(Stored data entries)

______

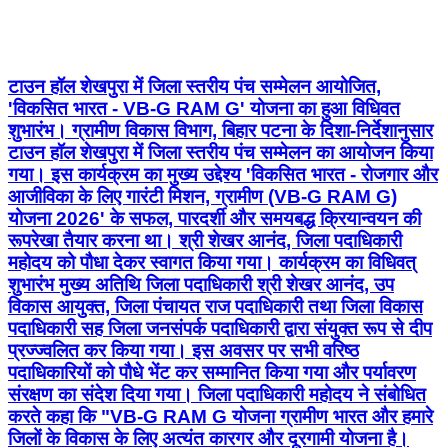
टाउन हॉल शेखपुरा में जिला स्तरीय पंच सम्मेलन आयोजित,
'विकसित भारत - VB-G RAM G' योजना का हुआ विधिवत
शुभारंभ। ग्रामीण विकास विभाग, बिहार पटना के दिशा-निर्देशानुसार
टाउन हॉल शेखपुरा में जिला स्तरीय पंच सम्मेलन का आयोजन किया
गया। इस कार्यक्रम का मुख्य उद्देश्य 'विकसित भारत - रोजगार और
आजीविका के लिए गारंटी मिशन, ग्रामीण (VB-G RAM G)
योजना 2026' के सफल, पारदर्शी और समयबद्ध क्रियान्वयन की
रूपरेखा तैयार करना था। श्री शेखर आनंद, जिला पदाधिकारी
महोदय को पौधा देकर स्वागत किया गया। कार्यक्रम का विधिवत्
शुभारंभ मुख्य अतिथि जिला पदाधिकारी श्री शेखर आनंद, उप
विकास आयुक्त, जिला पंचायत राज पदाधिकारी तथा जिला विकास
पदाधिकारी सह जिला जनसंपर्क पदाधिकारी द्वारा संयुक्त रूप से दीप
प्रज्ज्वलित कर किया गया। इस अवसर पर सभी वरिष्ठ
पदाधिकारियों को पौधे भेंट कर सम्मानित किया गया और पर्यावरण
संरक्षण का संदेश दिया गया। जिला पदाधिकारी महोदय ने संबोधित
करते कहा कि "VB-G RAM G योजना ग्रामीण भारत और हमारे
जिलों के विकास के लिए अत्यंत कारगर और दूरगामी योजना है।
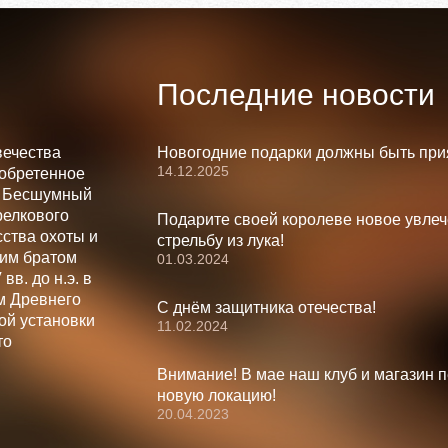
Последние новости
вечества
Новогодние подарки должны быть при
14.12.2025
зобретенное
. Бесшумный
релкового
Подарите своей королеве новое увлеч
ства охоты и
стрельбу из лука!
шим братом
01.03.2024
вв. до н.э. в
м Древнего
С днём защитника отечества!
ой установки
11.02.2024
то
Внимание! В мае наш клуб и магазин 
новую локацию!
20.04.2023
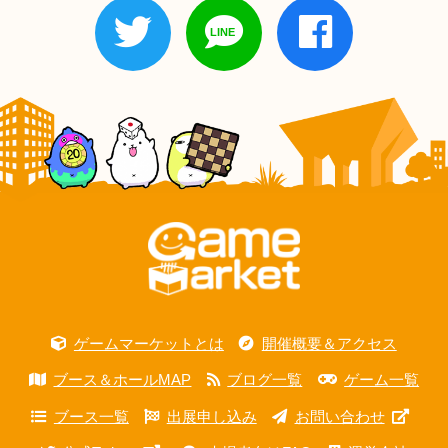
ゲームマーケットとは
開催概要＆アクセス
ブース＆ホールMAP
ブログ一覧
ゲーム一覧
ブース一覧
出展申し込み
お問い合わせ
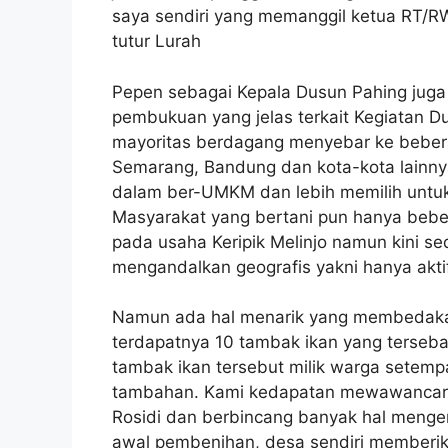
saya sendiri yang memanggil ketua RT/RW
tutur Lurah
Pepen sebagai Kepala Dusun Pahing juga
pembukuan yang jelas terkait Kegiatan 
mayoritas berdagang menyebar ke bebera
Semarang, Bandung dan kota-kota lainnya.
dalam ber-UMKM dan lebih memilih untuk 
Masyarakat yang bertani pun hanya beb
pada usaha Keripik Melinjo namun kini s
mengandalkan geografis yakni hanya akti
Namun ada hal menarik yang membedakan
terdapatnya 10 tambak ikan yang terseb
tambak ikan tersebut milik warga setemp
tambahan. Kami kedapatan mewawancarai 
Rosidi dan berbincang banyak hal mengen
awal pembenihan, desa sendiri memberik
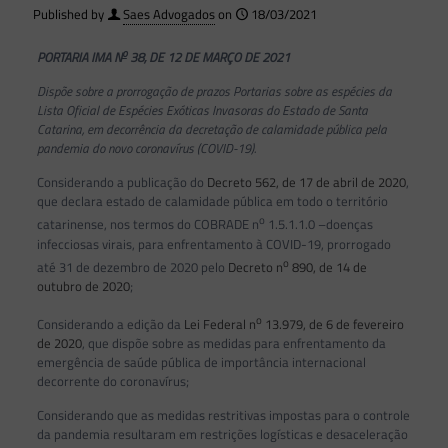
Published by
Saes Advogados
on
18/03/2021
o
PORTARIA IMA N
38, DE 12 DE MARÇO DE 2021
Dispõe sobre a prorrogação de prazos Portarias sobre as espécies da
Lista Oficial de Espécies Exóticas Invasoras do Estado de Santa
Catarina, em decorrência da decretação de calamidade pública pela
pandemia do novo coronavírus (COVID-19).
Considerando a publicação do
Decreto 562, de 17 de abril de 2020
,
que declara estado de calamidade pública em todo o território
o
catarinense, nos termos do COBRADE n
1.5.1.1.0 –doenças
infecciosas virais, para enfrentamento à COVID-19, prorrogado
o
até 31 de dezembro de 2020 pelo
Decreto n
890, de 14 de
outubro de 2020
;
o
Considerando a edição da
Lei Federal n
13.979, de 6 de fevereiro
de 2020
, que dispõe sobre as medidas para enfrentamento da
emergência de saúde pública de importância internacional
decorrente do coronavírus;
Considerando que as medidas restritivas impostas para o controle
da pandemia resultaram em restrições logísticas e desaceleração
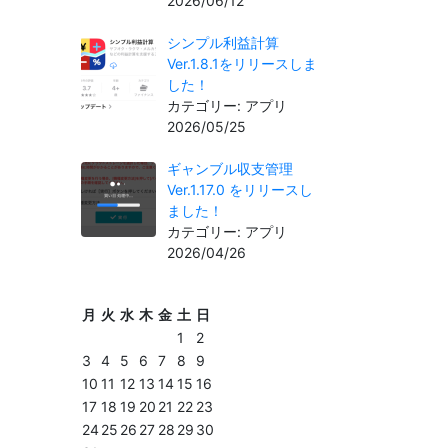
2026/06/12
シンプル利益計算
Ver.1.8.1をリリースしま
した！
カテゴリー: アプリ
2026/05/25
ギャンブル収支管理
Ver.1.17.0 をリリースし
ました！
カテゴリー: アプリ
2026/04/26
月
火
水
木
金
土
日
1
2
3
4
5
6
7
8
9
10
11
12
13
14
15
16
17
18
19
20
21
22
23
24
25
26
27
28
29
30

______

- [PROBLEM TO WORK ON] Print the rows word for word from the start of the rows up to and including the line with "टाउन हॉल शेखपुरा में जिला स्तरीय पंच सम्मेलन का", and leave the pictures out of your answer.

- [WRITTEN ANSWER]
टाउन हॉल शेखपुरा में जिला स्तरीय पंच सम्मेलन आयोजित,
'विकसित भारत - VB-G RAM G' योजना का हुआ विधिवत
शुभारंभ। ग्रामीण विकास विभाग, बिहार पटना के दिशा-निर्देशानुसार
टाउन हॉल शेखपुरा में जिला स्तरीय पंच सम्मेलन का आयोजन किया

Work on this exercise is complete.